## DIRECTIONS
Copy out every line of text in the entries below, character for character. Leave the pictures out of your answer.

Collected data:
☆ ☆ ☆ ☆ ☆
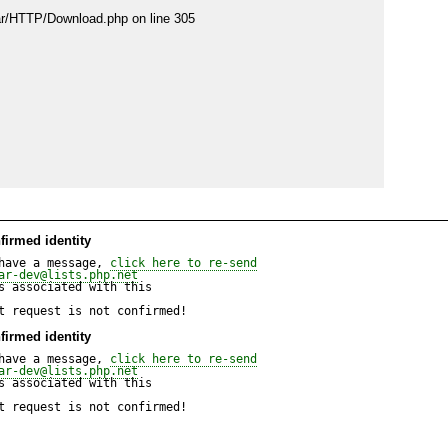
ear/HTTP/Download.php on line 305

pear/HTTP/Download.php on line 305
firmed identity
have a message, 
click here to re-send
ar-dev@lists.php.net
 associated with this

t request is not confirmed!
firmed identity
have a message, 
click here to re-send
ar-dev@lists.php.net
 associated with this

t request is not confirmed!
☆ ☆ ☆ ☆ ☆
## TASK RESULT
ear/HTTP/Download.php on line 305

pear/HTTP/Download.php on line 305
firmed identity
have a message, 
click here to re-send
ar-dev@lists.php.net
 associated with this

t request is not confirmed!
firmed identity
have a message, 
click here to re-send
ar-dev@lists.php.net
 associated with this

t request is not confirmed!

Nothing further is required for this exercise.